By 2000, I was looking into Celtic Wicca.  I’d found books by D.J. Conway and stories about the faery folk reminded me a little of the land spirits we worked with. There wasn’t a certain name for them, but they seem to like sweet corn bread, shiny things  and things that you personally make -could even be a song that you play on a flute.  From there I read a book called True Magick by Amber K.  In time I came across Buckland, Raven Wolf and more.  I started blending what I’d learned with modern Wicca.  One peculiar thing I came across while studying Wicca that raised my eyebrows was coming across the place they called Summerland.

When I was a little girl playing in a swimming pool.  I used to walk in a circle over and over till the water swirled into a whirlpool.

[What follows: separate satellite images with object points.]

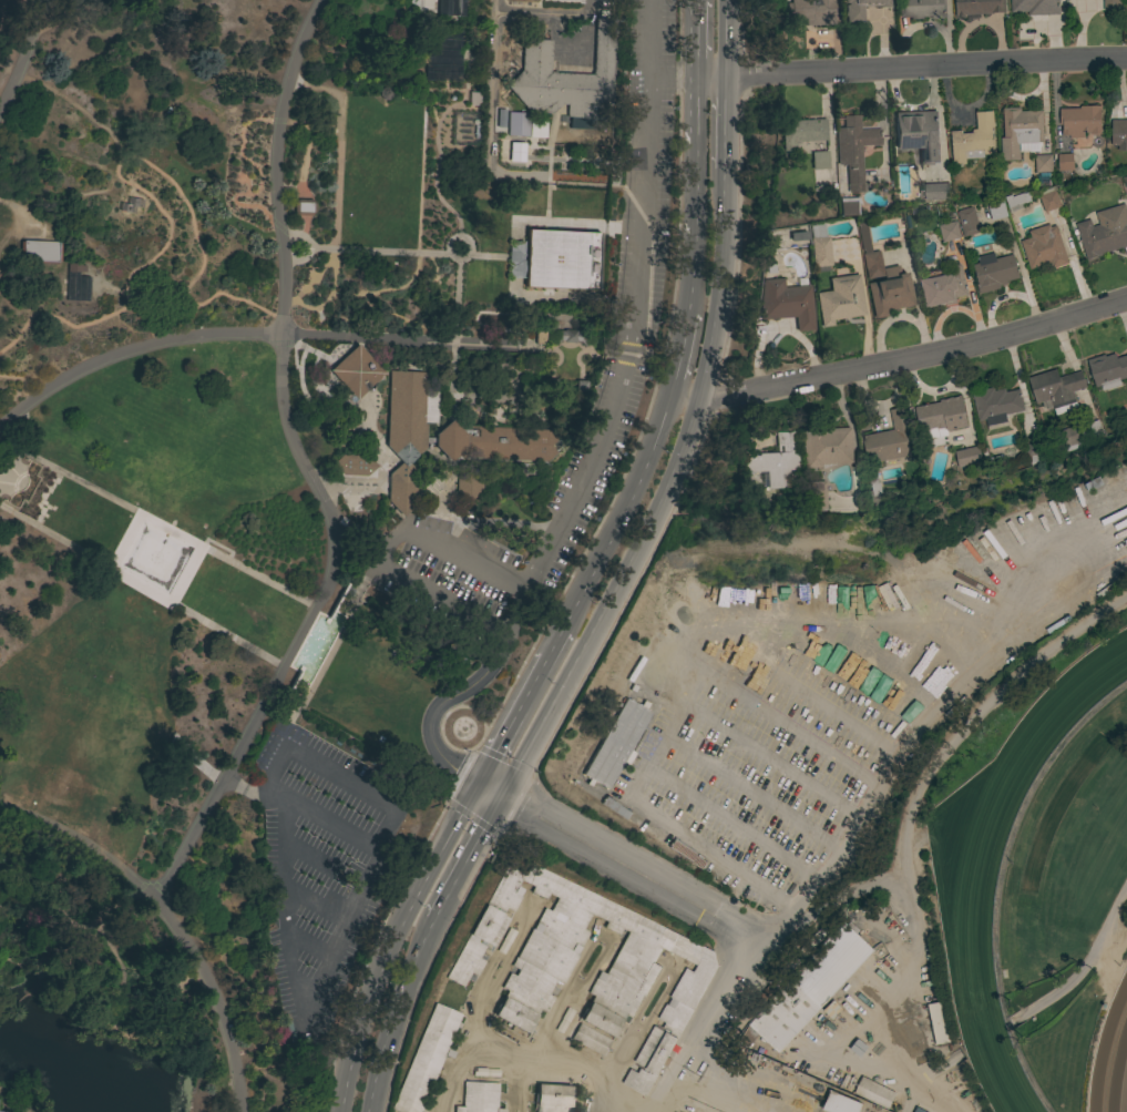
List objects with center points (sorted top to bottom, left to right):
building: (523, 0)
building: (1112, 4)
building: (1126, 4)
building: (419, 6)
building: (1036, 6)
building: (450, 7)
building: (978, 7)
building: (860, 8)
building: (921, 9)
building: (810, 11)
road: (697, 38)
road: (722, 38)
road: (24, 57)
building: (442, 67)
road: (911, 68)
road: (673, 77)
building: (566, 78)
road: (493, 85)
building: (385, 91)
building: (470, 98)
road: (433, 99)
road: (457, 102)
road: (0, 108)
road: (697, 113)
road: (724, 120)
building: (1080, 121)
building: (517, 124)
building: (1019, 131)
building: (801, 132)
building: (917, 134)
building: (1119, 134)
building: (973, 140)
road: (339, 143)
building: (854, 149)
building: (818, 160)
building: (1065, 161)
building: (1042, 163)
road: (302, 170)
road: (120, 176)
road: (421, 177)
road: (246, 182)
building: (1125, 182)
building: (936, 191)
building: (1016, 199)
building: (1049, 200)
building: (304, 205)
building: (848, 206)
building: (997, 210)
building: (967, 221)
building: (948, 231)
building: (1104, 232)
road: (695, 233)
building: (819, 245)
building: (1043, 247)
building: (40, 249)
road: (309, 249)
road: (379, 250)
road: (496, 254)
road: (457, 258)
building: (561, 259)
building: (994, 271)
road: (312, 277)
building: (883, 280)
building: (76, 283)
building: (943, 286)
road: (387, 293)
road: (328, 298)
building: (840, 300)
building: (785, 302)
road: (635, 306)
road: (319, 313)
road: (146, 320)
parking lot: (634, 327)
building: (569, 335)
road: (214, 336)
building: (539, 336)
road: (309, 348)
road: (684, 353)
road: (916, 356)
road: (294, 358)
building: (1107, 370)
building: (354, 371)
road: (24, 379)
building: (1056, 389)
building: (1126, 403)
building: (995, 405)
building: (409, 408)
building: (940, 415)
building: (1089, 429)
building: (428, 439)
building: (448, 439)
building: (889, 439)
building: (1069, 439)
building: (507, 443)
building: (824, 445)
building: (1033, 449)
building: (405, 451)
road: (433, 453)
building: (975, 457)
building: (775, 460)
building: (354, 463)
road: (306, 469)
park: (286, 483)
building: (872, 484)
building: (468, 486)
building: (403, 487)
road: (346, 492)
road: (39, 493)
road: (659, 495)
building: (813, 495)
road: (621, 511)
road: (158, 523)
road: (361, 533)
road: (124, 541)
road: (386, 551)
fountain: (152, 556)
road: (185, 574)
road: (142, 587)
fountain: (325, 624)
road: (551, 644)
road: (327, 655)
fountain: (304, 669)
road: (782, 681)
road: (692, 685)
road: (461, 693)
road: (510, 720)
building: (616, 744)
road: (770, 757)
road: (278, 766)
road: (751, 788)
building: (614, 808)
road: (908, 810)
road: (732, 820)
building: (685, 853)
road: (308, 854)
road: (406, 854)
track: (980, 854)
road: (465, 857)
road: (621, 864)
parking lot: (320, 866)
road: (316, 903)
road: (355, 905)
road: (64, 909)
road: (285, 910)
road: (172, 918)
road: (391, 940)
building: (506, 941)
road: (121, 956)
building: (536, 976)
building: (810, 987)
road: (92, 988)
road: (388, 1011)
building: (563, 1019)
building: (937, 1022)
road: (138, 1037)
building: (590, 1039)
road: (711, 1039)
road: (524, 1053)
track: (1110, 1053)
building: (426, 1059)
building: (485, 1072)
road: (738, 1092)
building: (874, 1093)
building: (479, 1097)
building: (552, 1098)
building: (839, 1103)
road: (609, 1110)
building: (918, 1110)
building: (2, 1111)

My dolls would go around and around all the way to the center.  When they popped up they were in a new place and I happened to call it summer land.  The faeries lived there and other spirits too.  In the game, my winged dolls would pick up the floating dolls from the pool and I’d ‘fly’ them over to my mom’s garden full of tiger lilies, black-eyed susan flowers and elephant ears.  The water drips from the air conditioner made little rivers among the green.   The garden and the places of light were all summer land, but you couldn’t get there without help from spirits, but everything there lived forever.   I suppose it could be a complete correlation fallacy, but then again I’m not a believer in coincidence.

As time went on I learned that the things I grew up with were folk magic. Mom always had an iron horseshoe  hanging upwards in the kitchen.  There was one outside the shed too.  It was supposed to bring good luck and ward ‘nasty things’.  If I dropped a knife then a man would visit.  A spoon dropped meant a woman would come by.  More than three cardinals meant that and old friend would show up unexpectedly and if you found a group of blue jays squawking loudly it meant that there would be a family squabble before the day was done.  Death meant stopping clocks and covering mirrors and if you when to a visitation it was customary to lay your eyes upon or sometimes kiss the body of the dead, “So they won’t haunt you and you can say good-bye,” my mother said as we stood before the body of a woman I called Aunt Easter.  Of course, there is always more to the story but if I put everything said and done here I couldn’t call this a blog -it would be a book.

My craft is now blended with various things I’ve learned.    I am still looking for others with similar tales and heritage.  In writing this, I feel I am honoring my roots however deep they may go.  The family never called what we did folk magic.  Mostly, it was referred to as ‘common sense.’ I’m not sure where all of it came from, but it is what it is. My Craft has no name but maybe one day I’ll give it one.